- WHAT THE TASK REQUIRES -
Of the lines below, report only those that contain "depth".

======== INPUT RECORDS ========

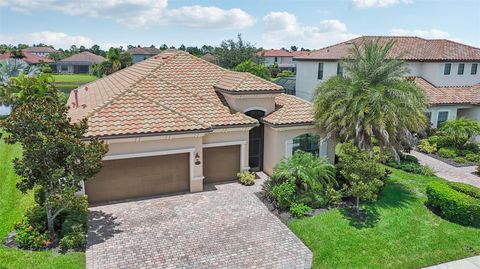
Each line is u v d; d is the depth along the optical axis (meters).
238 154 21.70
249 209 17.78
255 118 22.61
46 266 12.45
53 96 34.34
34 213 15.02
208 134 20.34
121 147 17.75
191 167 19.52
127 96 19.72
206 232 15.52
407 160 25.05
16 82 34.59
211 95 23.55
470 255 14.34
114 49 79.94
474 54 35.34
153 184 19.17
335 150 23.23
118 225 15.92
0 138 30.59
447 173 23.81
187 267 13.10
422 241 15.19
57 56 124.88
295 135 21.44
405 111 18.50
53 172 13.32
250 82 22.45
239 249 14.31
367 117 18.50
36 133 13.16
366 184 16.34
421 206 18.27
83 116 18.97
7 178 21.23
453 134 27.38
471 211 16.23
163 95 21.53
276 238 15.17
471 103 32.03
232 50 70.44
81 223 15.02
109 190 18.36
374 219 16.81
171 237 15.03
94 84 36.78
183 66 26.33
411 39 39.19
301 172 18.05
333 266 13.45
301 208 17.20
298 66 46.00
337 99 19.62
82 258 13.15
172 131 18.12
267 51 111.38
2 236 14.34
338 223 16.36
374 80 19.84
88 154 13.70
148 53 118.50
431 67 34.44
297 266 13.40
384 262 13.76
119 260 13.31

========
======== INPUT RECORDS ========

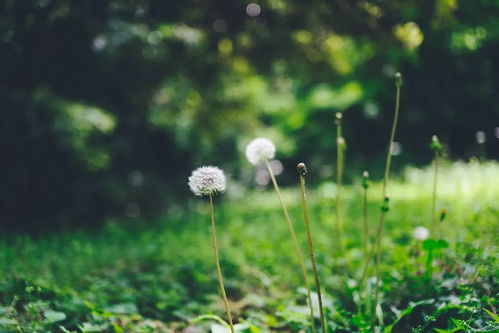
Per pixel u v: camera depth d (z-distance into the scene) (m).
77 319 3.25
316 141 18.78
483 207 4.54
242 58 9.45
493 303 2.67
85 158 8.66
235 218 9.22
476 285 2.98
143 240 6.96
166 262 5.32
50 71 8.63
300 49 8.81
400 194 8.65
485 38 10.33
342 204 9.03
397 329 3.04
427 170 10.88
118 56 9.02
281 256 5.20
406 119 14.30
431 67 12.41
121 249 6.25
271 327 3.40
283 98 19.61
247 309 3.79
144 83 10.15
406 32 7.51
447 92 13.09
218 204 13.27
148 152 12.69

========
======== INPUT RECORDS ========

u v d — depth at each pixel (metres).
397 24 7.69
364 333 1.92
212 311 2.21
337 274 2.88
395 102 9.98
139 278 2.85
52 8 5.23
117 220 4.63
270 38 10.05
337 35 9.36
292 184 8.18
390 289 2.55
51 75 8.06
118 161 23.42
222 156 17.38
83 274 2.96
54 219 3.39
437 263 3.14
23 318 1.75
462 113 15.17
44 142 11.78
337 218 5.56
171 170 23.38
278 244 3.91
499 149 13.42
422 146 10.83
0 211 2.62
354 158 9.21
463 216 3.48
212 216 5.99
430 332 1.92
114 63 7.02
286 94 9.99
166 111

========

- EXERCISE RESPONSE -
Each line is u v d; d is the depth along the optical axis (meters).
Per pixel u v: camera depth d (z-distance into the scene) (m).
u v d — depth at each pixel (metres).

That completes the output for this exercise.